10 décembre 2000 - 10 décembre 2013, il y a 13 ans, jour pour jour, mon grand père nous quittait. J'avais 11 ans. Je me souviens de la foule en larmes chez nous, du tissu africain porté par la plupart des personnes présentes (comme on fait chez nous en Afrique pour rendre hommage à la personne décédée), ce pagne n'est d'ailleurs plus celui que je préfère. J'entends au loin les cris et les pleurs, les chants religieux. Je me souviens du visage de ma grand-mère, crâne rasé, rituel obligé pour toute veuve, en tenue blanche. A mon âge, je devais penser qu'elle était triste, mais en grandissant j'ai su que la tristesse ne suffit pas pour décrire cela. Le sentiment de vide qui s'installe est beaucoup plus grand.
Je me souviens de ma mère: personne ne souhaiterait voir sa mère dans un tel état, pleurer ainsi toutes les larmes de son corps. Je me souviens de m'être agrippée à elle, comme toujours lorsque quelque chose n'allait pas. Mes sœurs ont fait pareil. A cet âge là, à défaut de lui murmurer des mots qui la réconforteraient, nous voulions lui faire savoir que nous étions simplement là.

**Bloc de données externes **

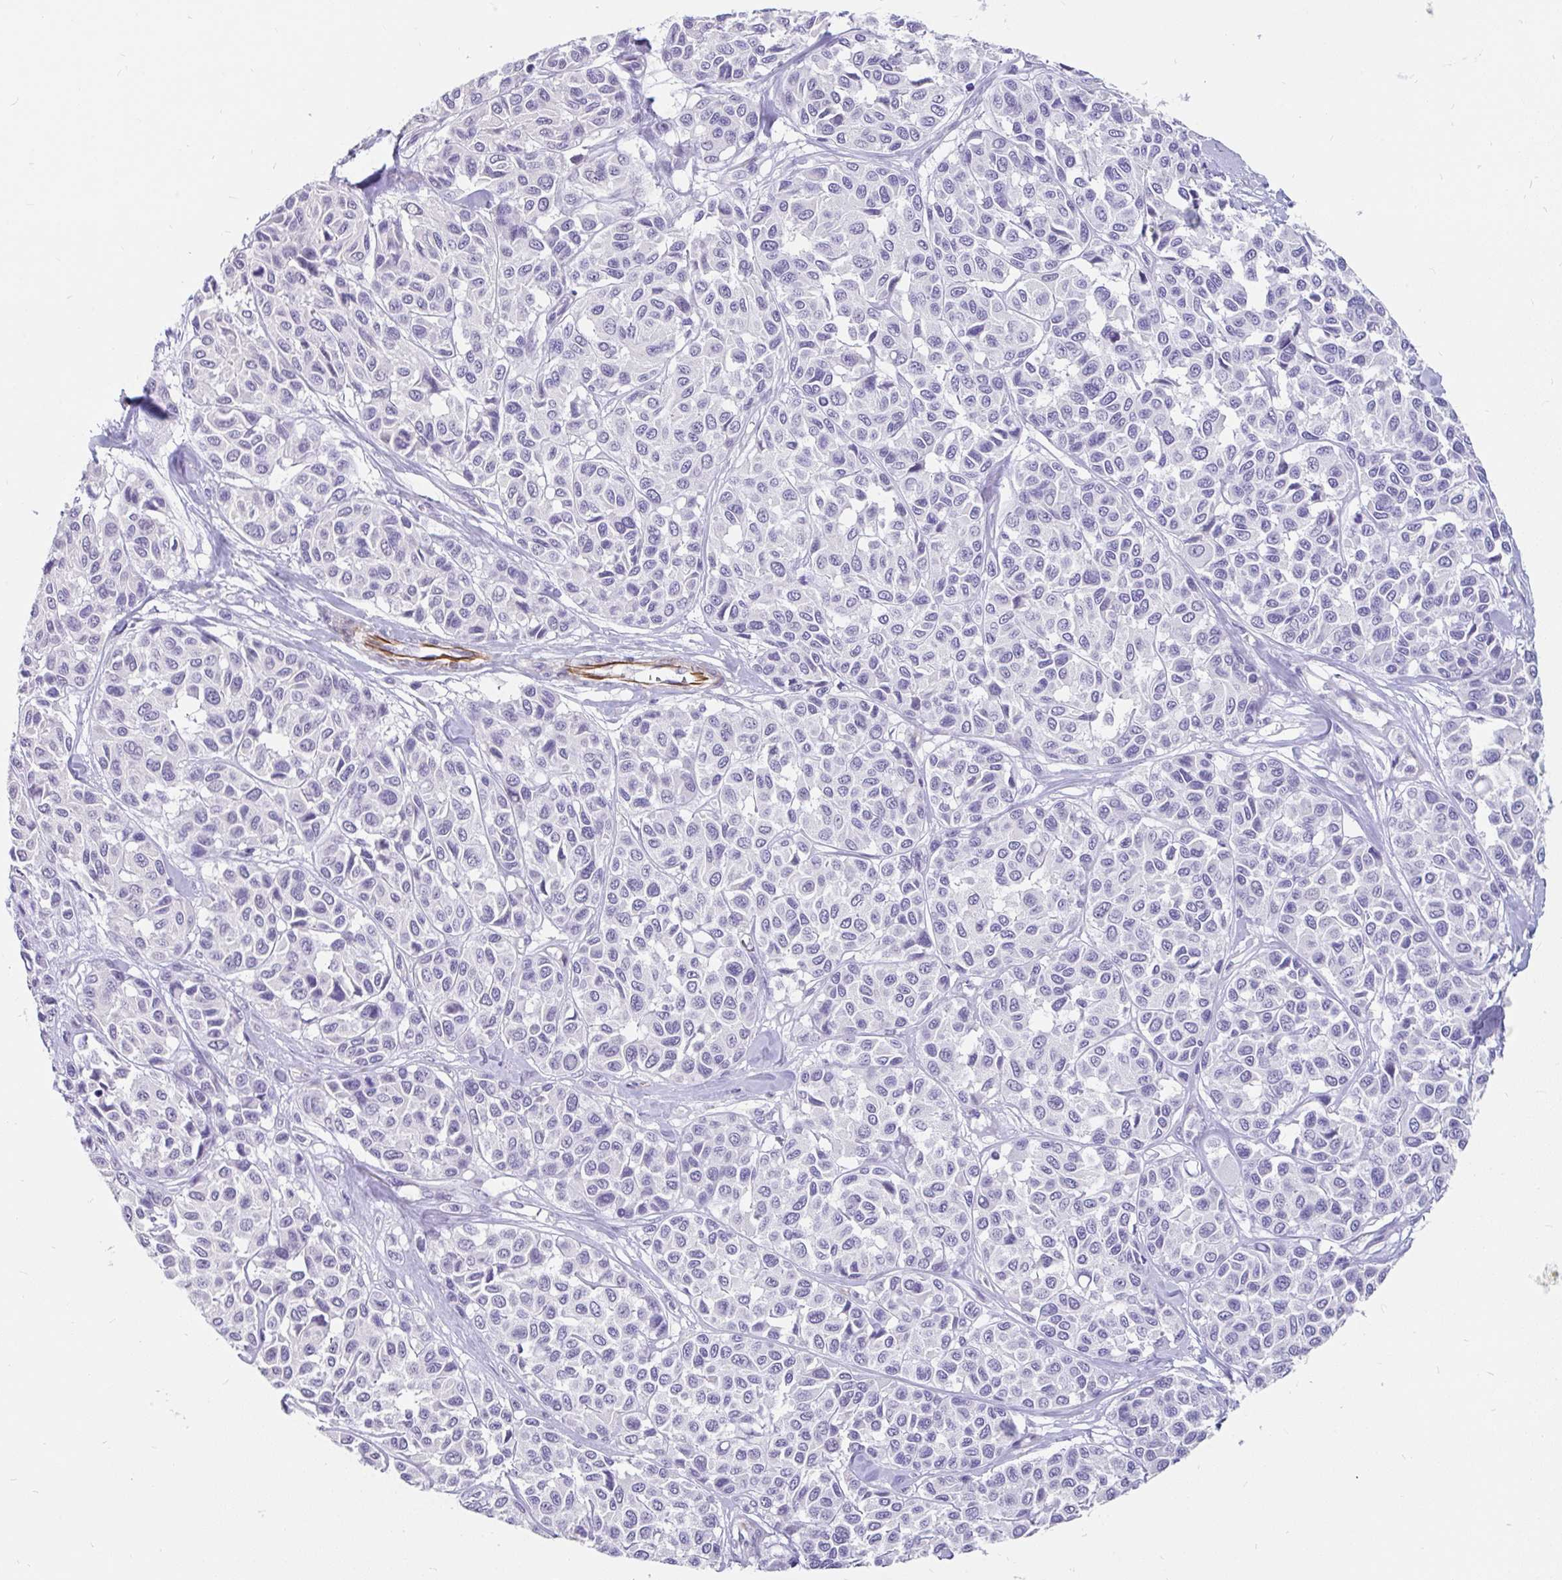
{"staining": {"intensity": "negative", "quantity": "none", "location": "none"}, "tissue": "melanoma", "cell_type": "Tumor cells", "image_type": "cancer", "snomed": [{"axis": "morphology", "description": "Malignant melanoma, NOS"}, {"axis": "topography", "description": "Skin"}], "caption": "Immunohistochemical staining of malignant melanoma demonstrates no significant staining in tumor cells.", "gene": "EML5", "patient": {"sex": "female", "age": 66}}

Je me souviens de ma mère: personne ne souhaiterait voir sa mère dans un tel état, pleurer ainsi toutes les larmes de son corps. Je me souviens de m'être agrippée à elle, comme toujours lorsque quelque chose n'allait pas. Mes sœurs ont fait pareil. A cet âge là, à défaut de lui murmurer des mots qui la réconforteraient, nous voulions lui faire savoir que nous étions simplement là.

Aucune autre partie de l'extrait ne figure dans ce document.